EXERCISE AIM:
The data is to be transcribed in full, with nothing missed.

EXERCISE INPUT:
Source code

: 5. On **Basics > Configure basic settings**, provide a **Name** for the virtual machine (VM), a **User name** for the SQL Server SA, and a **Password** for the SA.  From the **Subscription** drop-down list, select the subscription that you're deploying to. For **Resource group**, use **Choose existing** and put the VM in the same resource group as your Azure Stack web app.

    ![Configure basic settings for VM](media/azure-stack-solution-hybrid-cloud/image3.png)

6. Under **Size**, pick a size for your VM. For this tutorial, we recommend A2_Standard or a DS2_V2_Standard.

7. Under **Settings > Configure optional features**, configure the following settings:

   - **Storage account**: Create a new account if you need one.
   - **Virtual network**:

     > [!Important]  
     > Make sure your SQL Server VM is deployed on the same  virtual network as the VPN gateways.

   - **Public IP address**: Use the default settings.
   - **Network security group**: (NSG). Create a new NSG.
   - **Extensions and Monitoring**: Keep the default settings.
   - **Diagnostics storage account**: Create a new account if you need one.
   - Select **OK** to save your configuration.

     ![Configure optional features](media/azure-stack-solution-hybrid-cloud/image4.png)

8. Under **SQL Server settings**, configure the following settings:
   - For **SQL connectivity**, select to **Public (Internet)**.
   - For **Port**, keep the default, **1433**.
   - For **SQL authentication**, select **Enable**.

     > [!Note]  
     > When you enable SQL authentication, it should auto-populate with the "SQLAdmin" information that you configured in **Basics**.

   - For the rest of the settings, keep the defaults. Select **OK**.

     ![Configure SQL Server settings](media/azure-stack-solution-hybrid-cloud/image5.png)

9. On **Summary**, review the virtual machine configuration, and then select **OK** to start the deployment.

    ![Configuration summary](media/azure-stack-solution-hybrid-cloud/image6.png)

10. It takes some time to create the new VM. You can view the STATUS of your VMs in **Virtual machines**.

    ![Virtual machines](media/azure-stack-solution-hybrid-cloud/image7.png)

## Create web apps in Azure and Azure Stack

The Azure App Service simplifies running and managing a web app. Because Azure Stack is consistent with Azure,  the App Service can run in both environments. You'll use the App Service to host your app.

SOLVED PROBLEM:
Source code

: 5. On **Basics > Configure basic settings**, provide a **Name** for the virtual machine (VM), a **User name** for the SQL Server SA, and a **Password** for the SA.  From the **Subscription** drop-down list, select the subscription that you're deploying to. For **Resource group**, use **Choose existing** and put the VM in the same resource group as your Azure Stack web app.

    ![Configure basic settings for VM](media/azure-stack-solution-hybrid-cloud/image3.png)

6. Under **Size**, pick a size for your VM. For this tutorial, we recommend A2_Standard or a DS2_V2_Standard.

7. Under **Settings > Configure optional features**, configure the following settings:

   - **Storage account**: Create a new account if you need one.
   - **Virtual network**:

     > [!Important]  
     > Make sure your SQL Server VM is deployed on the same  virtual network as the VPN gateways.

   - **Public IP address**: Use the default settings.
   - **Network security group**: (NSG). Create a new NSG.
   - **Extensions and Monitoring**: Keep the default settings.
   - **Diagnostics storage account**: Create a new account if you need one.
   - Select **OK** to save your configuration.

     ![Configure optional features](media/azure-stack-solution-hybrid-cloud/image4.png)

8. Under **SQL Server settings**, configure the following settings:
   - For **SQL connectivity**, select to **Public (Internet)**.
   - For **Port**, keep the default, **1433**.
   - For **SQL authentication**, select **Enable**.

     > [!Note]  
     > When you enable SQL authentication, it should auto-populate with the "SQLAdmin" information that you configured in **Basics**.

   - For the rest of the settings, keep the defaults. Select **OK**.

     ![Configure SQL Server settings](media/azure-stack-solution-hybrid-cloud/image5.png)

9. On **Summary**, review the virtual machine configuration, and then select **OK** to start the deployment.

    ![Configuration summary](media/azure-stack-solution-hybrid-cloud/image6.png)

10. It takes some time to create the new VM. You can view the STATUS of your VMs in **Virtual machines**.

    ![Virtual machines](media/azure-stack-solution-hybrid-cloud/image7.png)

## Create web apps in Azure and Azure Stack

The Azure App Service simplifies running and managing a web app. Because Azure Stack is consistent with Azure,  the App Service can run in both environments. You'll use the App Service to host your app.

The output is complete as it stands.